**Task description**
Extend the radio transcript about Amazon's planned headquarters near the Queensbridge Houses, starting right after its final line.

**Quoted text**
--------------------
RACHEL MARTIN, HOST:
One of Amazon's shiny new headquarters will be located in a part of New York City that has long struggled. It'll be just a few blocks away from Queensbridge Houses, which is the name of the largest public housing complex in North America. So what will that mean for locals? NPR's Jasmine Garsd reports from Queensbridge.
JASMINE GARSD, BYLINE: The Queensbridge public houses are just two subway stops away from bustling Manhattan. But Queensbridge feels like a completely different world. Chris Hanway is the executive director of the Jacob A. Riis Neighborhood Settlement, a nonprofit which provides services to the community.
CHRIS HANWAY: Queensbridge has always been literally and psychologically isolated. It's got the river on one side, the bridge on another and then sort of light manufacturing buildings around it.
GARSD: In his seminal 1994 album "Illmatic," New York rapper Nas, who is from Queensbridge, penned an ode to the neighborhood...
(SOUNDBITE OF SONG, "MEMORY LANE (SITTIN' IN DA PARK)")
NAS: (Rapping) It's real - grew up a trife life, the times of white lines...
GARSD: ...And the strength of its people.
(SOUNDBITE OF SONG, "MEMORY LANE (SITTIN' IN DA PARK)")
NAS: (Rapping) Coming out of Queensbridge - now let me...
GARSD: It didn't take long for big companies to notice how close the neighborhood is to Manhattan. In the last decade or so, Ralph Lauren opened an office nearby, and so did JetBlue. But activists say, for many Queensbridge residents, it's like it never happened. Hanway says unemployment here is high. And that's why when Amazon announced it's setting up shop just a few blocks away...
HANWAY: People literally shrugged their shoulders and said, well, we've been down this road before. It's not really going to affect us in any way - because they've lived this experience.
GARSD: Amazon, which is an NPR sponsor, declined to comment. But the company has promised to fund infrastructure, a school and a tech incubator. It also says it will host job fairs for locals. Chris Hanway has met with Amazon officials and made it clear he wants more concrete promises than that.
HANWAY: What are our goals? How many local residents are we going to hire - into what kind of jobs? How will we get those residents ready for these jobs? And there have to be benchmarks, and Amazon has to be held accountable for that.
GARSD: On a chilly weeknight, I head over to an area near the Queensbridge Houses. It's a lot of warehouses and storage units. But inside one building, I find a software developer training class.
UNIDENTIFIED LECTURER: In other words, you're able to take your data from your app and...
--------------------
**Data shown**
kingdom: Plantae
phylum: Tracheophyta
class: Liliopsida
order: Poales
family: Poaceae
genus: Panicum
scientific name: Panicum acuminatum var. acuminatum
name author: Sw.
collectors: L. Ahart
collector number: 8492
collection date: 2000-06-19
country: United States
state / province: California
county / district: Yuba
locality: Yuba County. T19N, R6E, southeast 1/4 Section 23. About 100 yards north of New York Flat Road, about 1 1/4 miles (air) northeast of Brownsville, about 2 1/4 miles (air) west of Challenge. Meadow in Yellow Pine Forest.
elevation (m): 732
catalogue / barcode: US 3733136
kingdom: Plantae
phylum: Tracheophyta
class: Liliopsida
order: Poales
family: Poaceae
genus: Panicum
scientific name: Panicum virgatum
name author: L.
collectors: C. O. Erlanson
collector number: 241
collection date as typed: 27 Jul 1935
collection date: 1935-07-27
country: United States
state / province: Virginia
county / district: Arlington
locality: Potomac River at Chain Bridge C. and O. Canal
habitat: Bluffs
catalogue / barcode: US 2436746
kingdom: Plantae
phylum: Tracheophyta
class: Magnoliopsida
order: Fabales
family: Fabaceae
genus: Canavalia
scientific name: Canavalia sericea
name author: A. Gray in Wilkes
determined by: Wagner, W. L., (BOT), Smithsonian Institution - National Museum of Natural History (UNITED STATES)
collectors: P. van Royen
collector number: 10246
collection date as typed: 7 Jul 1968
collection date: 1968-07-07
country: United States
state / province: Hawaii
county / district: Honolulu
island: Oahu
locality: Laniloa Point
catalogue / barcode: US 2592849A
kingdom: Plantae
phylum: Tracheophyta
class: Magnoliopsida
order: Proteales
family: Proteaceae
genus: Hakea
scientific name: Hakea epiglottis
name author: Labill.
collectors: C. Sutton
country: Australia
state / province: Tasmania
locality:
--------------------
**The output**
GARSD: The students listening intently to the lecture are mostly Latino, African-American, and there's plenty of women - faces that are scarce in Silicon Valley. The class is part of a nonprofit called Pursuit, which trains low-income adults for tech jobs. Pursuit is also the designated community partner, co-developer and part owner of the new Amazon headquarters. Here's CEO and founder Jukay Hsu.
JUKAY HSU: I think we have a unique opportunity here and for New York to be a place where the technology community can thrive but also be inclusive.
GARSD: Hsu, who was once a classmate of Facebook creator Mark Zuckerberg at Harvard University, says he saw how his school friends revolutionized technology. But then he'd come home to his native Queens and wonder about those left behind. He wants to make sure Amazon's new headquarters relies heavily on local talent.
HSU: Amazon, when it's here, can be embedded in Queens. Amazon's coming to Queens, but we want to bring Queens to Amazon.
GARSD: In a lounge area outside the Pursuit lecture room, I meet a 26-year-old new coding student, Ivy Strickland. She's from Harlem. She tells me she's excited about Amazon coming to Queens.
IVY STRICKLAND: I'm the youngest of three children of a single mom. My mom had us when she was a teenager. So imagine me, someone who now makes, like, under $20,000 a year, able to get a job that could pay me enough that I would be able to do certain things, like pay my mom's mortgage or help her out.
GARSD: Although she only recently started coding, she loves it. She says she sees it as a metaphor of how, piece by piece, you can build something amazing.
STRICKLAND: To see the way that you can take something so small and grow, I guess for me personally, to know where I've come from, it's like the same thing. I can see myself growing.
GARSD: Whether or not this city and this neighborhood will be able to grow and build something good with Amazon remains to be seen. For the time being, there's hope, a good measure of distrust and plenty of that legendary Queens strength.
Jasmine Garsd, NPR News, Queens.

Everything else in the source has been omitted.